### Task to complete
Reproduce every line of the listing below verbatim, preserving the original order and wording without any alteration.

### Source material
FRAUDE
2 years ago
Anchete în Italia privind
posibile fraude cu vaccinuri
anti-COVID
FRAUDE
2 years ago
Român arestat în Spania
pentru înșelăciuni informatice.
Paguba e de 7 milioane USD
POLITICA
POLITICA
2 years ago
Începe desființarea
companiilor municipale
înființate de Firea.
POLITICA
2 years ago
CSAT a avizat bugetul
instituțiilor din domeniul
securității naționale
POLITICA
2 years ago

### Response area
FRAUDE
2 years ago
Anchete în Italia privind
posibile fraude cu vaccinuri
anti-COVID
FRAUDE
2 years ago
Român arestat în Spania
pentru înșelăciuni informatice.
Paguba e de 7 milioane USD
POLITICA
POLITICA
2 years ago
Începe desființarea
companiilor municipale
înființate de Firea.
POLITICA
2 years ago
CSAT a avizat bugetul
instituțiilor din domeniul
securității naționale
POLITICA
2 years ago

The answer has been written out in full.